I am very new to Aerospike, I installed it on a server and made some tests using the C# client and it looks very promising.
I am currently working on a project involving high amount of data with a big amount of reads and inserts. Part of this project includes saving in the database millions of text articles (coming, for instance, from RSS feeds, with an average of 500 characters each) each week. Then each entry would be analyzed to match possible tags and topics, and other various statistical stuff.
The tag matching part would probably need some kind of full text searching tool (kindda like the MATCH AGAINST or LIKE statements from SQL), but I cannot find anything that seems related to this in the Aerospike features. Is there any full text research tool available, or is it possible to link it to something existing? Do you think Aerospike would be adapted to this kind of text articles storage?
Thanks a bunch, and sorry if this has already been asked, couldn’t find anything!
mmm, from Jan 27, and no answer or surround… I have the same question or problem.
Should I migrate to Aerospike my Mysql database?
If I can’t make querys like: select * from table where column like ‘%hello%’…
Maybe is not my best choise.
The only solution I can see now is get all the bins and make the search of the text in the client language (PHP, Java, etc). There all the efficiency are lost.
I’ve answered this same question on StackOverflow, but here’s the gist:
You should not be doing full text searching with a SQL LIKE operator on an RDBMS, anyway. This is where a system like Apache Solr makes sense. In Aerospike, you would use a stream UDF to implement this functionality, if you insist on having it.

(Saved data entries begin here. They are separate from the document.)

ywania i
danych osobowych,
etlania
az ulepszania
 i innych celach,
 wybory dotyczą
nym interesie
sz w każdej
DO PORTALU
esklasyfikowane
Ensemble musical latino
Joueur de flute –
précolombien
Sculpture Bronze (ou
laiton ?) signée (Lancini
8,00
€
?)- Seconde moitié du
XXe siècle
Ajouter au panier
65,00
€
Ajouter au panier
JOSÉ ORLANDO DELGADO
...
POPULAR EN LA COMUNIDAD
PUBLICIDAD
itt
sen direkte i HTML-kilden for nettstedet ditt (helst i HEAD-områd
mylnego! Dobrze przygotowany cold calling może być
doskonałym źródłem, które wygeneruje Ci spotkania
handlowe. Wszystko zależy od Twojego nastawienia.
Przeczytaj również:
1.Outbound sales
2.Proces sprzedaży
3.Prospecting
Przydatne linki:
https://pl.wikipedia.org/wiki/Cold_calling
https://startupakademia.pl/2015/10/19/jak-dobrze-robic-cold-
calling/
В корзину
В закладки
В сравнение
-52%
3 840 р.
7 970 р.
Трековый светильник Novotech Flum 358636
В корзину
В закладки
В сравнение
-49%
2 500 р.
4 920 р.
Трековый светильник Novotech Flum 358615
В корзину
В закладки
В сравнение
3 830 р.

To search for articles that has a given tag, or all the tags for an article, you would just model your data in a way that makes sense, without needing to do a LIKE search.
For example a set article-tags, where the PK is the articleID and has a bin tags which grows with either a list of strings, or a list of tag IDs. For the orthogonal search you would have a set tag-articles that has a bin containing the list of article IDs for the given PK=tagID . In both cases you use the list append() operation to add values to those lists.

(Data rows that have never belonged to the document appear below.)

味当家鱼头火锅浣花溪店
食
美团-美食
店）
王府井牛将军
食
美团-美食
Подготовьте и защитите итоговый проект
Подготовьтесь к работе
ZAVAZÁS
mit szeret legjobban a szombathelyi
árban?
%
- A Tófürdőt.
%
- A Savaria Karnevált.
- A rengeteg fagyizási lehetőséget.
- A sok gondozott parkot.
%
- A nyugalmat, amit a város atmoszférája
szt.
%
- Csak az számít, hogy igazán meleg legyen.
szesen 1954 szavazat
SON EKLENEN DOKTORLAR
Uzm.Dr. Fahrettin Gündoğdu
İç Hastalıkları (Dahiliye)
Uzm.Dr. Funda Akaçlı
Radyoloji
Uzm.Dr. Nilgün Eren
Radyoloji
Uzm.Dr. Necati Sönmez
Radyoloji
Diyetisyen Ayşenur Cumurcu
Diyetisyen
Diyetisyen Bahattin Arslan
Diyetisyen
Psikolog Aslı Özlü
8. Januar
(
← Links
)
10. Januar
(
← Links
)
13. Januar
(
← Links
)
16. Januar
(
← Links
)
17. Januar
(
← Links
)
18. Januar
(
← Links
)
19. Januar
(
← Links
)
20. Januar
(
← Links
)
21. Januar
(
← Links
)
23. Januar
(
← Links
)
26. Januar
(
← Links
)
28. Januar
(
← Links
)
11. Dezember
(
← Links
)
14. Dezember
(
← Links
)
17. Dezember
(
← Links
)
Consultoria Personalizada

Alternatively, you can have a bin tags in the set articles which is a list of tags for the article. You can then build a secondary index on that list for searches.
Thanks rbotzer for your answer.
It’s a good technique what you propose. Although I’m still need to search for text.
I have an application that search for words or parts of words.
I think that a MongoDb suits better for this purpose and still be a NoSQL database.